**Task goal**
Nothing outside the range is wanted. Repeat exactly the lines below from the one with "A verdade na sucessão" through the one with "Télécharger le PDF avec instructions".

**Information given**

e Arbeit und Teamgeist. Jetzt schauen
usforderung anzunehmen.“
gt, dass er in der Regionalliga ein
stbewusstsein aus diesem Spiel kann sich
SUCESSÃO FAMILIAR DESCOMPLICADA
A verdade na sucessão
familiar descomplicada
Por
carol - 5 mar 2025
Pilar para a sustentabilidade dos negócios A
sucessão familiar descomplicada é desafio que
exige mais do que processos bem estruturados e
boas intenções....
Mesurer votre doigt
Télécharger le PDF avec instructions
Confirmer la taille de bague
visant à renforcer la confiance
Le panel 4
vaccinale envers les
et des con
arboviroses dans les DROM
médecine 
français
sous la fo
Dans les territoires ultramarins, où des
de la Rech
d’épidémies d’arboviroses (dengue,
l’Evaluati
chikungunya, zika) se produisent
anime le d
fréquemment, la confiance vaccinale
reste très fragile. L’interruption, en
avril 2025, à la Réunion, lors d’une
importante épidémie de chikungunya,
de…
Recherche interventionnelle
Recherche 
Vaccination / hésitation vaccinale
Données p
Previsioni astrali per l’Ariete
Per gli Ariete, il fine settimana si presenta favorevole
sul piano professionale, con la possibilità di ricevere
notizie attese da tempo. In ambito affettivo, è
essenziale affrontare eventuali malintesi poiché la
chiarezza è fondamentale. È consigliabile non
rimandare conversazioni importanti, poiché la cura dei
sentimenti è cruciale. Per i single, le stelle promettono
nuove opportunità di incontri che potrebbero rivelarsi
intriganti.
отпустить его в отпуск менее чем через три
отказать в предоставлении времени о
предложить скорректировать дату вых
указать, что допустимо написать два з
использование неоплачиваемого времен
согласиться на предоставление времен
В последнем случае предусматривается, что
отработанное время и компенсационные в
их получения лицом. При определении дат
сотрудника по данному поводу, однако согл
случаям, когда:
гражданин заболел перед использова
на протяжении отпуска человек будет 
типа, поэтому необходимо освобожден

**Answer box**
A verdade na sucessão
familiar descomplicada
Por
carol - 5 mar 2025
Pilar para a sustentabilidade dos negócios A
sucessão familiar descomplicada é desafio que
exige mais do que processos bem estruturados e
boas intenções....
Mesurer votre doigt
Télécharger le PDF avec instructions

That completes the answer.